= Set exercise =
In the items below, copy out every line from the one containing "family: Polygalaceae" down to the one containing "scientific name: Cortinarius", with both of those lines included and nothing changed.

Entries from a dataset
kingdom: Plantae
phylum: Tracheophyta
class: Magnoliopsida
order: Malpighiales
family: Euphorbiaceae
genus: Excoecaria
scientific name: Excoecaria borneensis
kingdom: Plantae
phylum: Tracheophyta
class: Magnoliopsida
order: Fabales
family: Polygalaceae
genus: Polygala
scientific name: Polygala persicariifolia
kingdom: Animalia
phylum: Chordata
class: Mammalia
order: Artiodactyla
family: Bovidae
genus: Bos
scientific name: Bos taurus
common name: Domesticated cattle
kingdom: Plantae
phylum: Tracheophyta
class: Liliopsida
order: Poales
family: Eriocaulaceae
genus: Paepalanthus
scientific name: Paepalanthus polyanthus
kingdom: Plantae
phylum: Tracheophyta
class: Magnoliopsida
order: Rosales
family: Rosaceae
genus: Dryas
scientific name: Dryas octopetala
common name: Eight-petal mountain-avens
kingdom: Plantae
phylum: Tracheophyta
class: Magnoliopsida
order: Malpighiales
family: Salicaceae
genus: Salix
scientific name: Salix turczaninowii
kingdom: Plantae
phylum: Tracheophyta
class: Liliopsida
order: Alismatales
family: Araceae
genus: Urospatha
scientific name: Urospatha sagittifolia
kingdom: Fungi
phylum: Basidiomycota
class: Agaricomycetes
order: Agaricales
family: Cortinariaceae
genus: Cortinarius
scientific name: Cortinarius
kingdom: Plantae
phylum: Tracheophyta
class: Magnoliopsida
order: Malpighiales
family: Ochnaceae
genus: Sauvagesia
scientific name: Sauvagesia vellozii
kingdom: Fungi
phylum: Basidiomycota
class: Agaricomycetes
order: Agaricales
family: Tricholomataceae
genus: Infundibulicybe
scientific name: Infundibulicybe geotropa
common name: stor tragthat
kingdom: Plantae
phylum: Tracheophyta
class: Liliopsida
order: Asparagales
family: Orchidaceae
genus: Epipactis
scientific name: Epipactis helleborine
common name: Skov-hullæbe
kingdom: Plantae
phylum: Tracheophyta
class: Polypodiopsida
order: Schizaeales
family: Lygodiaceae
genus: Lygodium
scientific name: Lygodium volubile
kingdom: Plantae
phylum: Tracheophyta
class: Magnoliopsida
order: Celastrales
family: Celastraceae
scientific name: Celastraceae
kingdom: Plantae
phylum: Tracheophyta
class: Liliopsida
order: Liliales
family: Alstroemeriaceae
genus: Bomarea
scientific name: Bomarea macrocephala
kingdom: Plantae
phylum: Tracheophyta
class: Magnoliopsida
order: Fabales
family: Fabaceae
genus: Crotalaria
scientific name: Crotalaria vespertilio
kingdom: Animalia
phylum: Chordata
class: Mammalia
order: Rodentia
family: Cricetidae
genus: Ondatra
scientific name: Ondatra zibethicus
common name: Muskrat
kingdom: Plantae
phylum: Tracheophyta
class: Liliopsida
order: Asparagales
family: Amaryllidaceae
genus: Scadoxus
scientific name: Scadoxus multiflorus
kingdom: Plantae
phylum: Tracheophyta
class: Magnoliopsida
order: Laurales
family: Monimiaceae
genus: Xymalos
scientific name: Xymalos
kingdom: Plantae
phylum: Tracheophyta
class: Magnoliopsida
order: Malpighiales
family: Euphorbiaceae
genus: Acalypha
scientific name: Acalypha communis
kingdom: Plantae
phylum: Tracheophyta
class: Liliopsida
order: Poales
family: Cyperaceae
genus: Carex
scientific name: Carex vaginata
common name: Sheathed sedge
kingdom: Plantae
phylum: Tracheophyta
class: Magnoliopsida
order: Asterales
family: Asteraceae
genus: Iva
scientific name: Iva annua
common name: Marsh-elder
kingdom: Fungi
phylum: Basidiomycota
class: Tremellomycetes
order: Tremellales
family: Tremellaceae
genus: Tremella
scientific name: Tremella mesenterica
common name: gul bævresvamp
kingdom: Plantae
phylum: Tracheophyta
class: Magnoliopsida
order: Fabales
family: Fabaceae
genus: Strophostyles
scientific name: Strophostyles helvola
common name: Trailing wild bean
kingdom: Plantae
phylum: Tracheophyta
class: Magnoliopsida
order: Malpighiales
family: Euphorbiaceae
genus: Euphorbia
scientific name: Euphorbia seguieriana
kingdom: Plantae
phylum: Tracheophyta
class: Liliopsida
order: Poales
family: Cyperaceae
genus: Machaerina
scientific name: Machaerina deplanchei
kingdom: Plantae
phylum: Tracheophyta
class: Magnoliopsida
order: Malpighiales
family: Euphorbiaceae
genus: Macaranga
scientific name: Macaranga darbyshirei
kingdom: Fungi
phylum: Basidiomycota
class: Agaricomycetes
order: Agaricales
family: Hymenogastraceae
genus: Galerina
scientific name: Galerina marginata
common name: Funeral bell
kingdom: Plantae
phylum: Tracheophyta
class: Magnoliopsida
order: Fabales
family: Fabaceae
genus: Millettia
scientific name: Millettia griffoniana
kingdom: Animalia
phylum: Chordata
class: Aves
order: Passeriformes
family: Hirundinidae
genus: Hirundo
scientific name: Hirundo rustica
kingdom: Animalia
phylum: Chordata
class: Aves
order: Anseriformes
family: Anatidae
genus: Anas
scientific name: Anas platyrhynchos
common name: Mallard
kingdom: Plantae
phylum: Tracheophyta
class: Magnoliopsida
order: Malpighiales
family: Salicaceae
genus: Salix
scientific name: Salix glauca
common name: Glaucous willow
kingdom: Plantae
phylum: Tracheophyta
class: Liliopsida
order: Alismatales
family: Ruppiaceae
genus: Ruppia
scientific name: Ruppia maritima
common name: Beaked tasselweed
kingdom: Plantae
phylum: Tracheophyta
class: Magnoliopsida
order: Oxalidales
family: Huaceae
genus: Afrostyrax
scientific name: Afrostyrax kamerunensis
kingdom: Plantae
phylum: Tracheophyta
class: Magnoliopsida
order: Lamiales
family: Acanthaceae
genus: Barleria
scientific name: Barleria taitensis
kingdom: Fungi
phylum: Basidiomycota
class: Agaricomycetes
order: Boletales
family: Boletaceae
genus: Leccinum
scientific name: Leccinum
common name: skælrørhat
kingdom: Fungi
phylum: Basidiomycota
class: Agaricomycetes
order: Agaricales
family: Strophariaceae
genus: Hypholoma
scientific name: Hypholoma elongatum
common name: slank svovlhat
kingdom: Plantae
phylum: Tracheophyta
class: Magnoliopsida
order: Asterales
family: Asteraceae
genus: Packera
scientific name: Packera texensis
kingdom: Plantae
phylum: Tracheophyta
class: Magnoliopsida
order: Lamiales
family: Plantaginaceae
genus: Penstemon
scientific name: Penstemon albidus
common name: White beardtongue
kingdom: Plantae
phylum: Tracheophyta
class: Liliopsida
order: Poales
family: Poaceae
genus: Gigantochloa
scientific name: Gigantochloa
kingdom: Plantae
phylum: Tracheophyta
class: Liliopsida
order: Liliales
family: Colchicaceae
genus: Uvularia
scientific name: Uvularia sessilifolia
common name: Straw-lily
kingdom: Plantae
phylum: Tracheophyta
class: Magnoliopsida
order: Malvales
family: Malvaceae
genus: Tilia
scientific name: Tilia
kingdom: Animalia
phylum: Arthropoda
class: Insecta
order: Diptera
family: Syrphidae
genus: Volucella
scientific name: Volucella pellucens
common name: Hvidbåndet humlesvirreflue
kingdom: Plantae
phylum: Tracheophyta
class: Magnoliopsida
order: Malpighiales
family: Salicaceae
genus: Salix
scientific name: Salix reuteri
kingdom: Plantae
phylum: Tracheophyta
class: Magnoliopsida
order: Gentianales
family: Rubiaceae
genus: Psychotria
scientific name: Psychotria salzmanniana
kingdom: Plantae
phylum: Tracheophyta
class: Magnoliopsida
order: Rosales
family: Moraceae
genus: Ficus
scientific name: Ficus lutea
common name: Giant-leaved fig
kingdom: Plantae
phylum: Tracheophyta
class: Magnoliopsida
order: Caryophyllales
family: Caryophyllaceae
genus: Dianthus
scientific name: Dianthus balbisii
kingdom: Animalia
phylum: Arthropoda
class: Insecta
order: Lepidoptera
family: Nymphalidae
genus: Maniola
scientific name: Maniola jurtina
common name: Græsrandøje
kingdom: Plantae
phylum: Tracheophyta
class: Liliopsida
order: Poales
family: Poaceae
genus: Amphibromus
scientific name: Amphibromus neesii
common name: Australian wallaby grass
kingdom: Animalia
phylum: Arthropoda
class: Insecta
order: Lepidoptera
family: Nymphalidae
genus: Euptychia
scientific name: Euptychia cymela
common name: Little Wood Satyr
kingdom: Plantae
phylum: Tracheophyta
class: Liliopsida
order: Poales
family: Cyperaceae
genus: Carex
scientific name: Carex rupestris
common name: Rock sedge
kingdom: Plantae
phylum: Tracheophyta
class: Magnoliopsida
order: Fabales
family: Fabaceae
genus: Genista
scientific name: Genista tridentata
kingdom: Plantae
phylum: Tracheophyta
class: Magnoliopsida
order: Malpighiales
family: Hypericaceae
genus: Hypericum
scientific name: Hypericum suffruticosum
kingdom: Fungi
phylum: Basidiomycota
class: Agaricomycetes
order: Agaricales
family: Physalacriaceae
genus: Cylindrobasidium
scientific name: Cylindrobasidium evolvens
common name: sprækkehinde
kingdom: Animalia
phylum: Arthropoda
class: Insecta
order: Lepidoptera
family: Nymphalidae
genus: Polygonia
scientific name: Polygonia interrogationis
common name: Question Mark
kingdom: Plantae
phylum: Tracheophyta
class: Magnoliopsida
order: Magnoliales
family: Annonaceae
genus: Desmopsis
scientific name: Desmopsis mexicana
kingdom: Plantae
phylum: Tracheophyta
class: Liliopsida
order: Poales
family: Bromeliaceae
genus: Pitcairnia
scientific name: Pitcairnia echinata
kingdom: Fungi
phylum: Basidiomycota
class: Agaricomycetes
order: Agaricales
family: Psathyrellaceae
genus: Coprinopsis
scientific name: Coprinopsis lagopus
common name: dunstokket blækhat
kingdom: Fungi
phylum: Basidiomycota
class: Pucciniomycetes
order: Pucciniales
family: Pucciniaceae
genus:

= Response below =
family: Polygalaceae
genus: Polygala
scientific name: Polygala persicariifolia
kingdom: Animalia
phylum: Chordata
class: Mammalia
order: Artiodactyla
family: Bovidae
genus: Bos
scientific name: Bos taurus
common name: Domesticated cattle
kingdom: Plantae
phylum: Tracheophyta
class: Liliopsida
order: Poales
family: Eriocaulaceae
genus: Paepalanthus
scientific name: Paepalanthus polyanthus
kingdom: Plantae
phylum: Tracheophyta
class: Magnoliopsida
order: Rosales
family: Rosaceae
genus: Dryas
scientific name: Dryas octopetala
common name: Eight-petal mountain-avens
kingdom: Plantae
phylum: Tracheophyta
class: Magnoliopsida
order: Malpighiales
family: Salicaceae
genus: Salix
scientific name: Salix turczaninowii
kingdom: Plantae
phylum: Tracheophyta
class: Liliopsida
order: Alismatales
family: Araceae
genus: Urospatha
scientific name: Urospatha sagittifolia
kingdom: Fungi
phylum: Basidiomycota
class: Agaricomycetes
order: Agaricales
family: Cortinariaceae
genus: Cortinarius
scientific name: Cortinarius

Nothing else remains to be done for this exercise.